The Trouble with Islam shatters our silence. It shows Muslims how we can rediscover Islam’s lost tradition of independent thinking – a tradition known as ijtihad – and re-discover it precisely to update Islam for the 21st century.”
This is a voice Europe and Europeans need – except those who are genuine racists and want to kick it out. In that case, you need immigrants as irredeemably patriarchal as possible, and you welcome Theo van Gogh’s murder. (Irony: the extreme right need the immigrants to be extreme right-wing so they can build hate against them.)
The question for the rest of us is how to assist liberalising Muslims. Two
ideas:
Through humility. Face it, our ideas may be more advanced, but our
behaviour is not.
Through engagement: talk, argument, friendship, appreciation, shared work, community collaboration, more argument.
(November 2004).

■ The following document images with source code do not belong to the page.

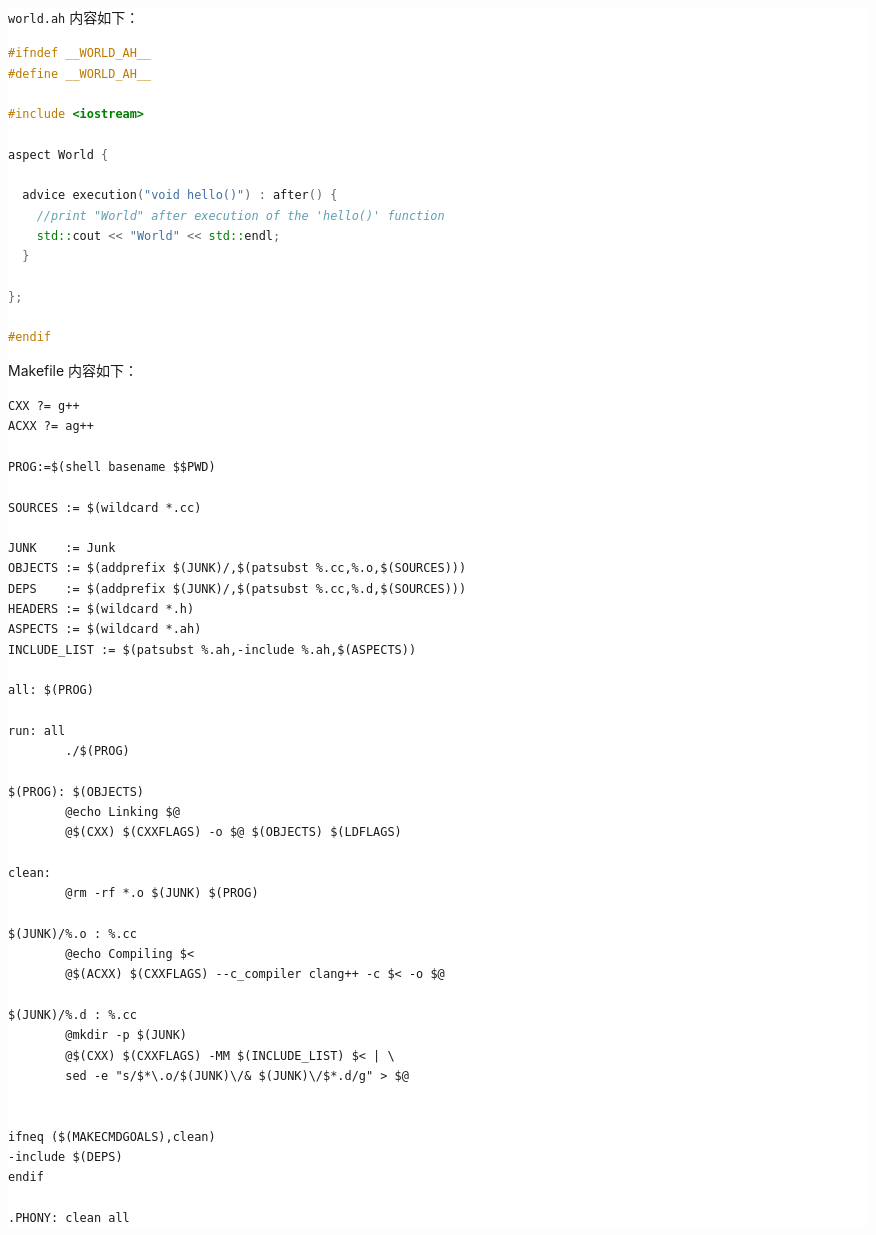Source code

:`world.ah` 内容如下：

``` cpp
#ifndef __WORLD_AH__
#define __WORLD_AH__

#include <iostream>

aspect World {

  advice execution("void hello()") : after() {
    //print "World" after execution of the 'hello()' function
    std::cout << "World" << std::endl;
  }

};

#endif
```

Makefile 内容如下：

```
CXX ?= g++
ACXX ?= ag++

PROG:=$(shell basename $$PWD)

SOURCES := $(wildcard *.cc)

JUNK    := Junk
OBJECTS := $(addprefix $(JUNK)/,$(patsubst %.cc,%.o,$(SOURCES)))
DEPS    := $(addprefix $(JUNK)/,$(patsubst %.cc,%.d,$(SOURCES)))
HEADERS := $(wildcard *.h)
ASPECTS := $(wildcard *.ah)
INCLUDE_LIST := $(patsubst %.ah,-include %.ah,$(ASPECTS))

all: $(PROG)

run: all
        ./$(PROG)

$(PROG): $(OBJECTS)
        @echo Linking $@
        @$(CXX) $(CXXFLAGS) -o $@ $(OBJECTS) $(LDFLAGS)

clean:
        @rm -rf *.o $(JUNK) $(PROG)

$(JUNK)/%.o : %.cc
        @echo Compiling $<
        @$(ACXX) $(CXXFLAGS) --c_compiler clang++ -c $< -o $@

$(JUNK)/%.d : %.cc
        @mkdir -p $(JUNK)
        @$(CXX) $(CXXFLAGS) -MM $(INCLUDE_LIST) $< | \
        sed -e "s/$*\.o/$(JUNK)\/& $(JUNK)\/$*.d/g" > $@


ifneq ($(MAKECMDGOALS),clean)
-include $(DEPS)
endif

.PHONY: clean all

```
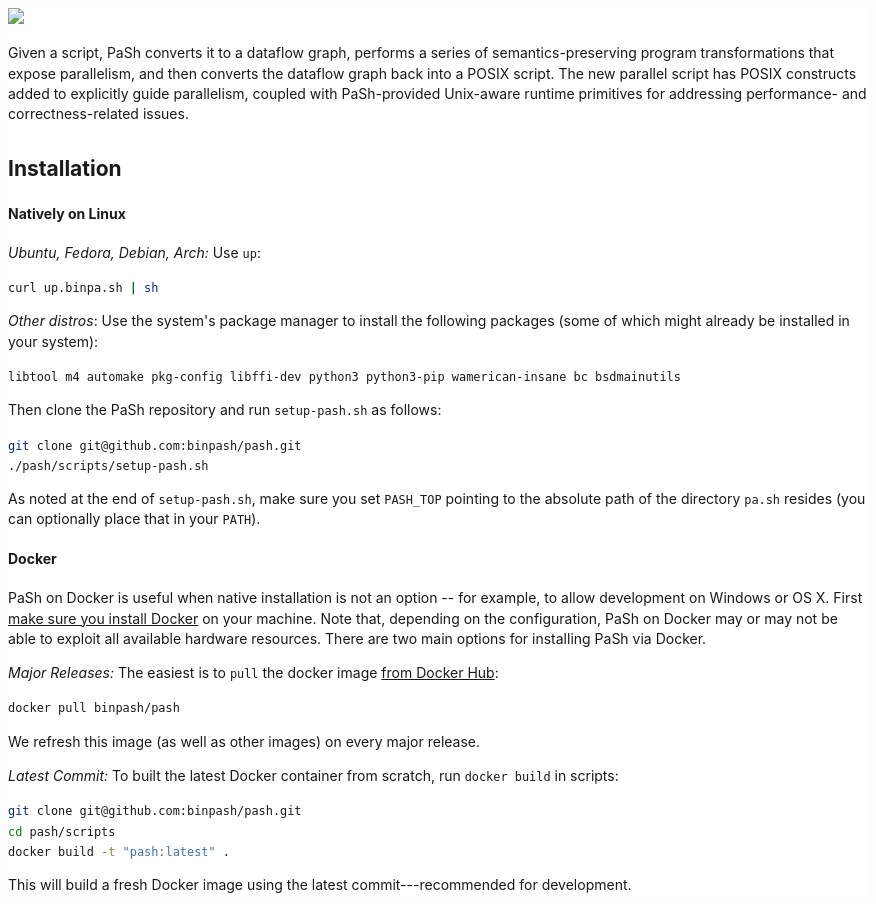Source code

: <img src="https://docs.google.com/drawings/d/e/2PACX-1vR8AL-gkL7CvqRJYiyX8z20_WcJ68l9JUEinJgI-_jKussb6q33Qlc1saaXx7Cf2pYp8-qjKhYXGu5e/pub?w=517&amp;h=55">

Given a script, PaSh converts it to a dataflow graph, performs a series of semantics-preserving program transformations that expose parallelism, and then converts the dataflow graph back into a POSIX script.
The new parallel script has POSIX constructs added to explicitly guide parallelism, coupled with PaSh-provided Unix-aware runtime primitives for addressing performance- and correctness-related issues.

## Installation

#### Natively on Linux

_Ubuntu, Fedora, Debian, Arch:_
Use `up`:

```sh
curl up.binpa.sh | sh
```

_Other distros_:
Use the system's package manager to install the following packages (some of which might already be installed in your system):

```
libtool m4 automake pkg-config libffi-dev python3 python3-pip wamerican-insane bc bsdmainutils
```

Then clone the PaSh repository and run `setup-pash.sh` as follows:

```sh
git clone git@github.com:binpash/pash.git
./pash/scripts/setup-pash.sh
```

As noted at the end of `setup-pash.sh`, make sure you set `PASH_TOP` pointing to the absolute path of the directory `pa.sh` resides (you can optionally place that in your `PATH`).

#### Docker

PaSh on Docker is useful when native installation is not an option -- for example, to allow development on Windows or OS X.
First [make sure you install Docker](https://docs.docker.com/get-docker/) on your machine.
Note that, depending on the configuration, PaSh on Docker may or may not be able to exploit all available hardware resources.
There are two main options for installing PaSh via Docker.

_Major Releases:_
The easiest is to `pull` the docker image [from Docker Hub](https://hub.docker.com/r/binpash/pash):
```sh
docker pull binpash/pash
```
We refresh this image (as well as other images) on every major release.

[//]: # "TODO(@nvasilakis, @dkarnikis): Need to automate this per release."

_Latest Commit:_
To built the latest Docker container from scratch, run `docker build` in scripts:
```sh
git clone git@github.com:binpash/pash.git
cd pash/scripts
docker build -t "pash:latest" .
```
This will build a fresh Docker image using the latest commit---recommended for development.

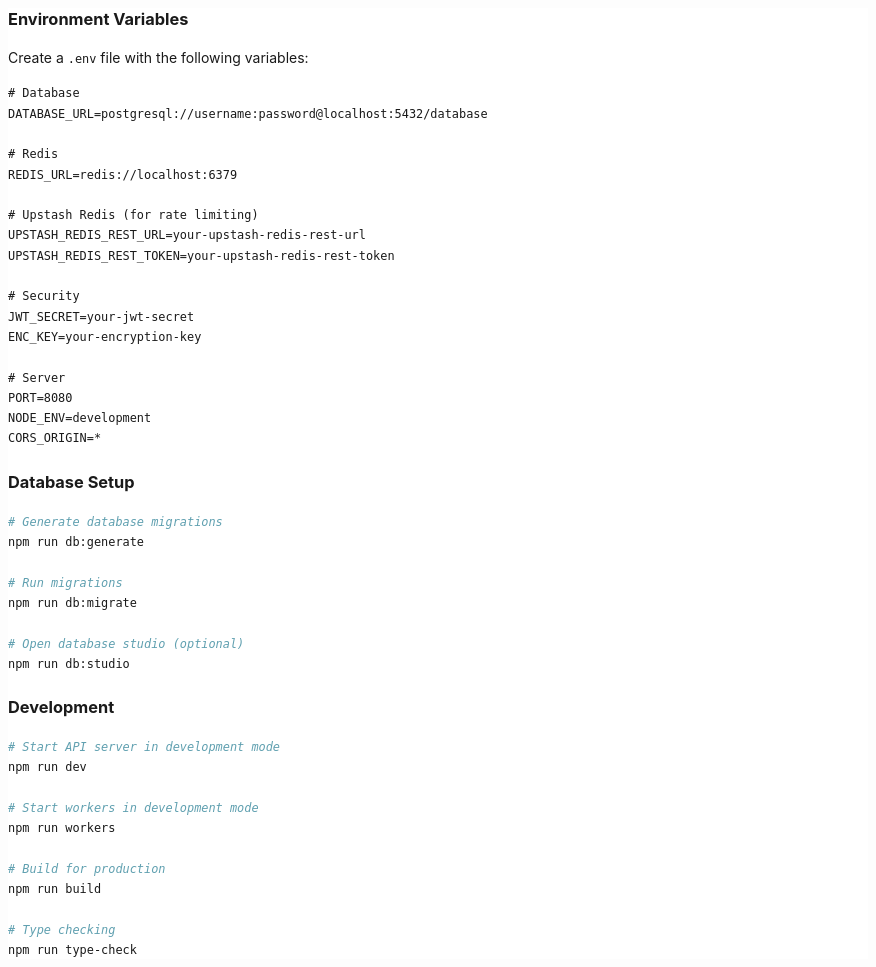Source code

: ### Environment Variables

Create a `.env` file with the following variables:

```env
# Database
DATABASE_URL=postgresql://username:password@localhost:5432/database

# Redis
REDIS_URL=redis://localhost:6379

# Upstash Redis (for rate limiting)
UPSTASH_REDIS_REST_URL=your-upstash-redis-rest-url
UPSTASH_REDIS_REST_TOKEN=your-upstash-redis-rest-token

# Security
JWT_SECRET=your-jwt-secret
ENC_KEY=your-encryption-key

# Server
PORT=8080
NODE_ENV=development
CORS_ORIGIN=*
```

### Database Setup

```bash
# Generate database migrations
npm run db:generate

# Run migrations
npm run db:migrate

# Open database studio (optional)
npm run db:studio
```

### Development

```bash
# Start API server in development mode
npm run dev

# Start workers in development mode
npm run workers

# Build for production
npm run build

# Type checking
npm run type-check
```
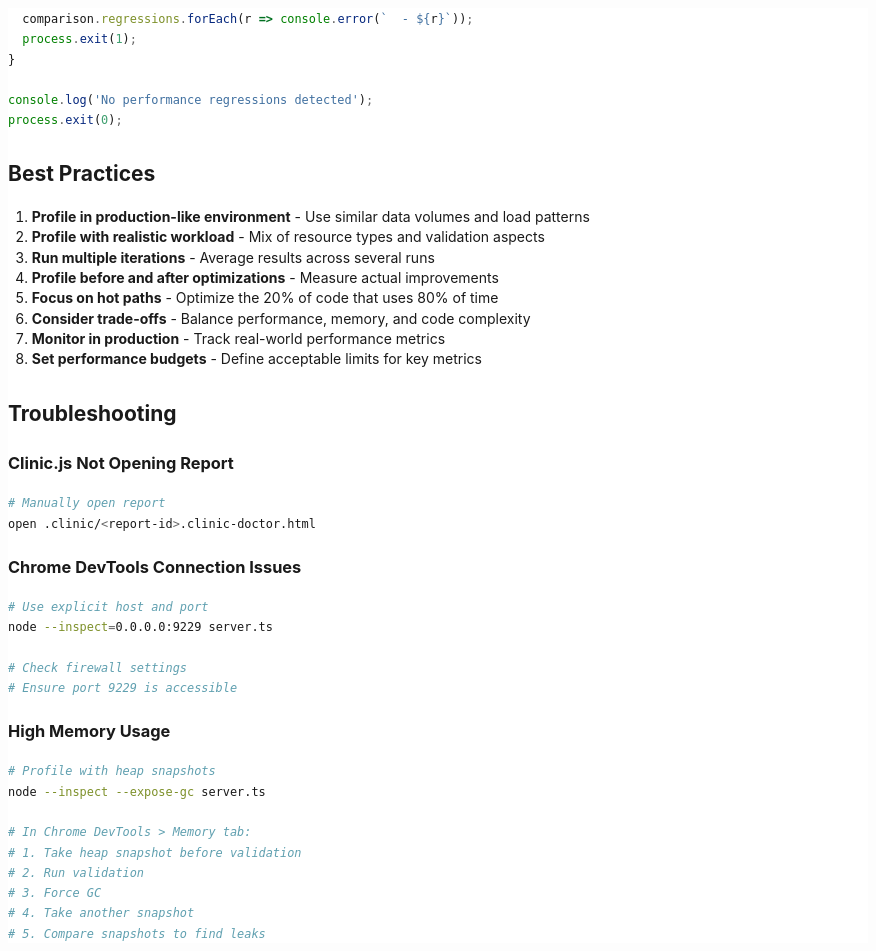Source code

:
 ```typescript
  comparison.regressions.forEach(r => console.error(`  - ${r}`));
  process.exit(1);
}

console.log('No performance regressions detected');
process.exit(0);
```

## Best Practices

1. **Profile in production-like environment** - Use similar data volumes and load patterns
2. **Profile with realistic workload** - Mix of resource types and validation aspects
3. **Run multiple iterations** - Average results across several runs
4. **Profile before and after optimizations** - Measure actual improvements
5. **Focus on hot paths** - Optimize the 20% of code that uses 80% of time
6. **Consider trade-offs** - Balance performance, memory, and code complexity
7. **Monitor in production** - Track real-world performance metrics
8. **Set performance budgets** - Define acceptable limits for key metrics

## Troubleshooting

### Clinic.js Not Opening Report

```bash
# Manually open report
open .clinic/<report-id>.clinic-doctor.html
```

### Chrome DevTools Connection Issues

```bash
# Use explicit host and port
node --inspect=0.0.0.0:9229 server.ts

# Check firewall settings
# Ensure port 9229 is accessible
```

### High Memory Usage

```bash
# Profile with heap snapshots
node --inspect --expose-gc server.ts

# In Chrome DevTools > Memory tab:
# 1. Take heap snapshot before validation
# 2. Run validation
# 3. Force GC
# 4. Take another snapshot
# 5. Compare snapshots to find leaks
```
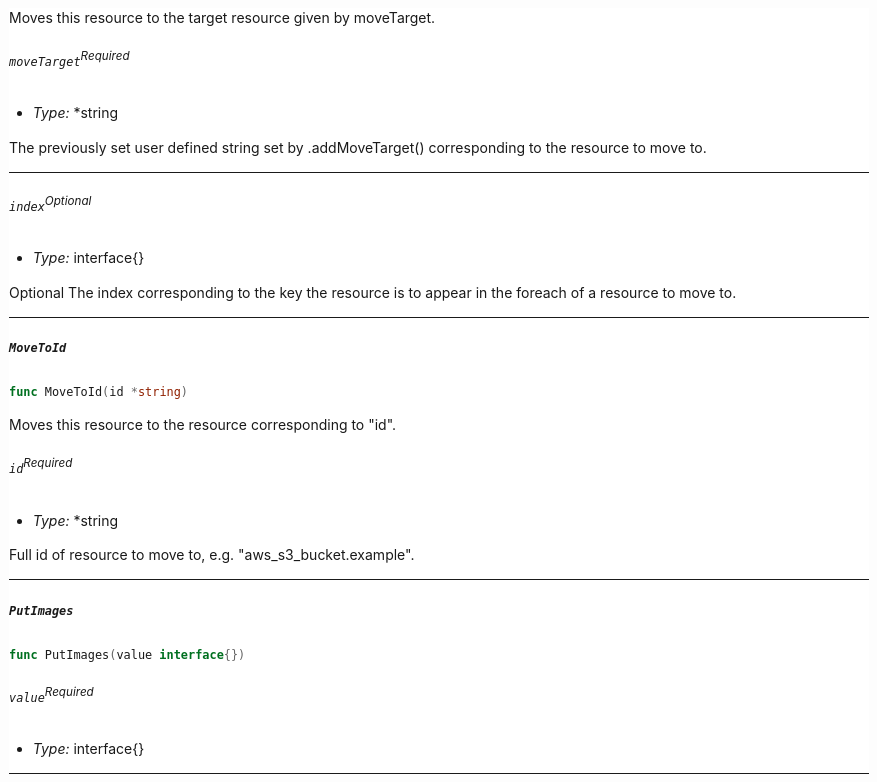 Moves this resource to the target resource given by moveTarget.

###### `moveTarget`<sup>Required</sup> <a name="moveTarget" id="rhizo-co-terraform-provider-oci.licenseManagerProductLicense.LicenseManagerProductLicense.moveTo.parameter.moveTarget"></a>

- *Type:* *string

The previously set user defined string set by .addMoveTarget() corresponding to the resource to move to.

---

###### `index`<sup>Optional</sup> <a name="index" id="rhizo-co-terraform-provider-oci.licenseManagerProductLicense.LicenseManagerProductLicense.moveTo.parameter.index"></a>

- *Type:* interface{}

Optional The index corresponding to the key the resource is to appear in the foreach of a resource to move to.

---

##### `MoveToId` <a name="MoveToId" id="rhizo-co-terraform-provider-oci.licenseManagerProductLicense.LicenseManagerProductLicense.moveToId"></a>

```go
func MoveToId(id *string)
```

Moves this resource to the resource corresponding to "id".

###### `id`<sup>Required</sup> <a name="id" id="rhizo-co-terraform-provider-oci.licenseManagerProductLicense.LicenseManagerProductLicense.moveToId.parameter.id"></a>

- *Type:* *string

Full id of resource to move to, e.g. "aws_s3_bucket.example".

---

##### `PutImages` <a name="PutImages" id="rhizo-co-terraform-provider-oci.licenseManagerProductLicense.LicenseManagerProductLicense.putImages"></a>

```go
func PutImages(value interface{})
```

###### `value`<sup>Required</sup> <a name="value" id="rhizo-co-terraform-provider-oci.licenseManagerProductLicense.LicenseManagerProductLicense.putImages.parameter.value"></a>

- *Type:* interface{}

---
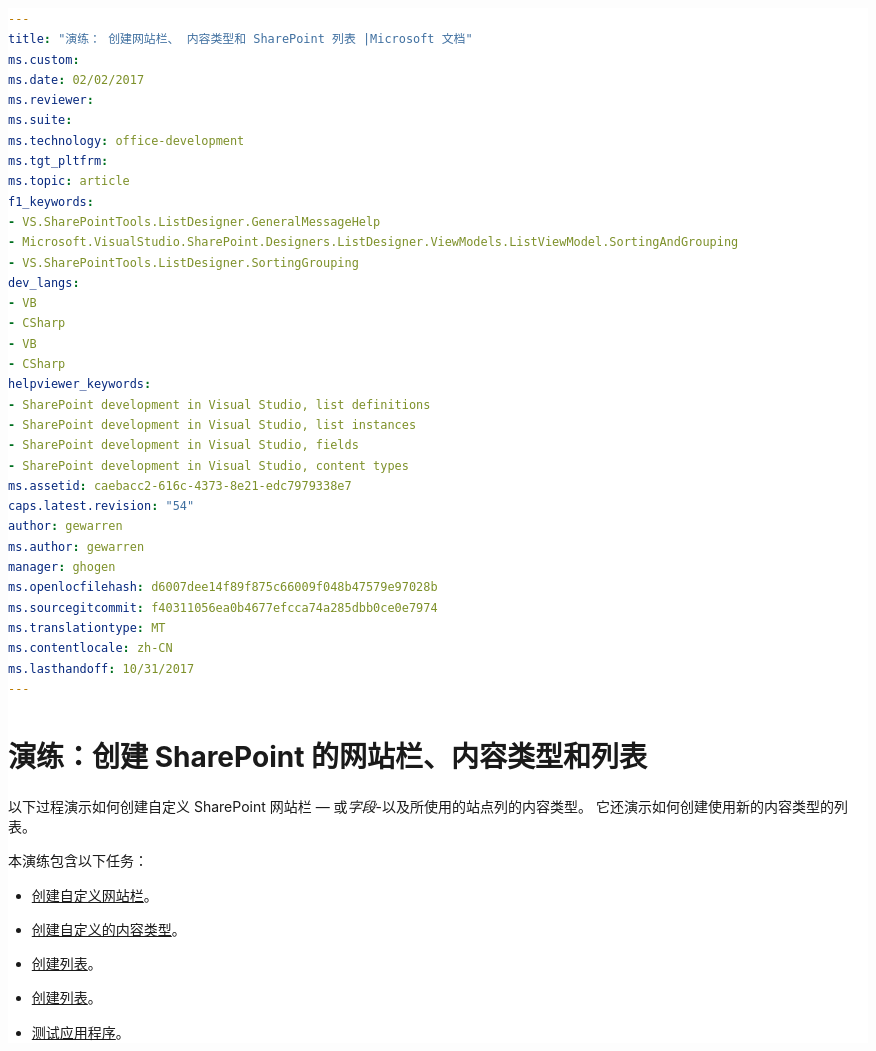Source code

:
 ```yaml
---
title: "演练： 创建网站栏、 内容类型和 SharePoint 列表 |Microsoft 文档"
ms.custom: 
ms.date: 02/02/2017
ms.reviewer: 
ms.suite: 
ms.technology: office-development
ms.tgt_pltfrm: 
ms.topic: article
f1_keywords:
- VS.SharePointTools.ListDesigner.GeneralMessageHelp
- Microsoft.VisualStudio.SharePoint.Designers.ListDesigner.ViewModels.ListViewModel.SortingAndGrouping
- VS.SharePointTools.ListDesigner.SortingGrouping
dev_langs:
- VB
- CSharp
- VB
- CSharp
helpviewer_keywords:
- SharePoint development in Visual Studio, list definitions
- SharePoint development in Visual Studio, list instances
- SharePoint development in Visual Studio, fields
- SharePoint development in Visual Studio, content types
ms.assetid: caebacc2-616c-4373-8e21-edc7979338e7
caps.latest.revision: "54"
author: gewarren
ms.author: gewarren
manager: ghogen
ms.openlocfilehash: d6007dee14f89f875c66009f048b47579e97028b
ms.sourcegitcommit: f40311056ea0b4677efcca74a285dbb0ce0e7974
ms.translationtype: MT
ms.contentlocale: zh-CN
ms.lasthandoff: 10/31/2017
---
```

# <a name="walkthrough-create-a-site-column-content-type-and-list-for-sharepoint"></a>演练：创建 SharePoint 的网站栏、内容类型和列表
  以下过程演示如何创建自定义 SharePoint 网站栏 — 或*字段*-以及所使用的站点列的内容类型。 它还演示如何创建使用新的内容类型的列表。  
  
 本演练包含以下任务：  
  
-   [创建自定义网站栏](#BKMK_CreatingCustSiteCols)。  
  
-   [创建自定义的内容类型](#BKMK_CreateCustContType)。  
  
-   [创建列表](#BKMK_CreateList)。  
  
-   [创建列表](#BKMK_CreateList)。  
  
-   [测试应用程序](#BKMK_TestApp)。  
  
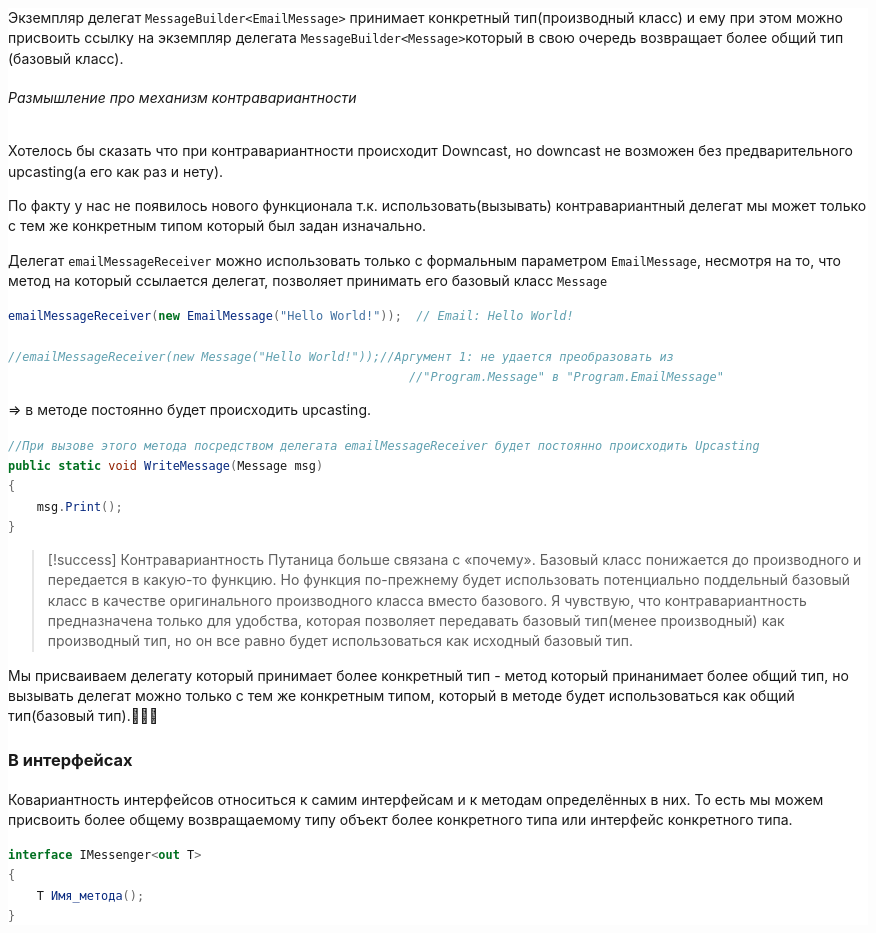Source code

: Экземпляр делегат `MessageBuilder<EmailMessage>` принимает конкретный тип(производный класс) и ему при этом можно присвоить ссылку на экземпляр делегата `MessageBuilder<Message>`который в свою очередь возвращает более общий тип (базовый класс).

###### Размышление про механизм контравариантности
Хотелось бы сказать что при контравариантности происходит Downcast, но downcast не возможен без предварительного upcasting(а его как раз и нету).

По факту у нас не появилось нового функционала т.к. использовать(вызывать) контравариантный делегат мы может только с тем же конкретным типом который был задан изначально.

Делегат `emailMessageReceiver` можно использовать только с формальным параметром `EmailMessage`, несмотря на то, что метод на который ссылается делегат, позволяет принимать его базовый класс `Message` 

```csharp
emailMessageReceiver(new EmailMessage("Hello World!"));  // Email: Hello World!
	
//emailMessageReceiver(new Message("Hello World!"));//Аргумент 1: не удается преобразовать из
	                                                    //"Program.Message" в "Program.EmailMessage"
```

=> в методе постоянно будет происходить upcasting.
```csharp
//При вызове этого метода посредством делегата emailMessageReceiver будет постоянно происходить Upcasting
public static void WriteMessage(Message msg)
{
	msg.Print();
}
```

> [!success] Контравариантность
> Путаница больше связана с «почему». Базовый класс понижается до производного и передается в какую-то функцию. Но функция по-прежнему будет использовать потенциально поддельный базовый класс в качестве оригинального производного класса вместо базового. Я чувствую, что контравариантность предназначена только для удобства, которая позволяет передавать базовый тип(менее производный) как производный тип, но он все равно будет использоваться как исходный базовый тип. 

Мы присваиваем делегату который принимает более конкретный тип -  метод который принанимает более общий тип, но вызывать делегат можно только с тем же конкретным типом, который в методе будет использоваться как общий тип(базовый тип).🤯🤯🤯


### В интерфейсах
Ковариантность интерфейсов относиться к самим интерфейсам и к методам определённых в них. 
То есть мы можем присвоить более общему возвращаемому типу объект более конкретного типа или интерфейс конкретного типа.
```csharp
interface IMessenger<out T>
{
	T Имя_метода();
}
```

Please consider subscribing to guarantee access to this and other essential reading.
Irshad Manji fears she cannot be comfortable in Europe. But no one is going to be comfortable in Europe for a long time. The secular will be challenged by the faithful, the faithful by the secular, the conservative believers by the liberal believers. My kneejerk disapproval of the secular Europeans who make Manji uncomfortable is simple-minded. They engaged with her, said what they thought. She defended herself in a major newspaper. One more conversation is underway, inevitably uncomfortable.
All the same, let us try to make these real conversations. For that we may have to moderate our outrage in order to hear each other clearly and give each of us room to be who we are. That way, we all have room to move into new ideas and more generous behavior.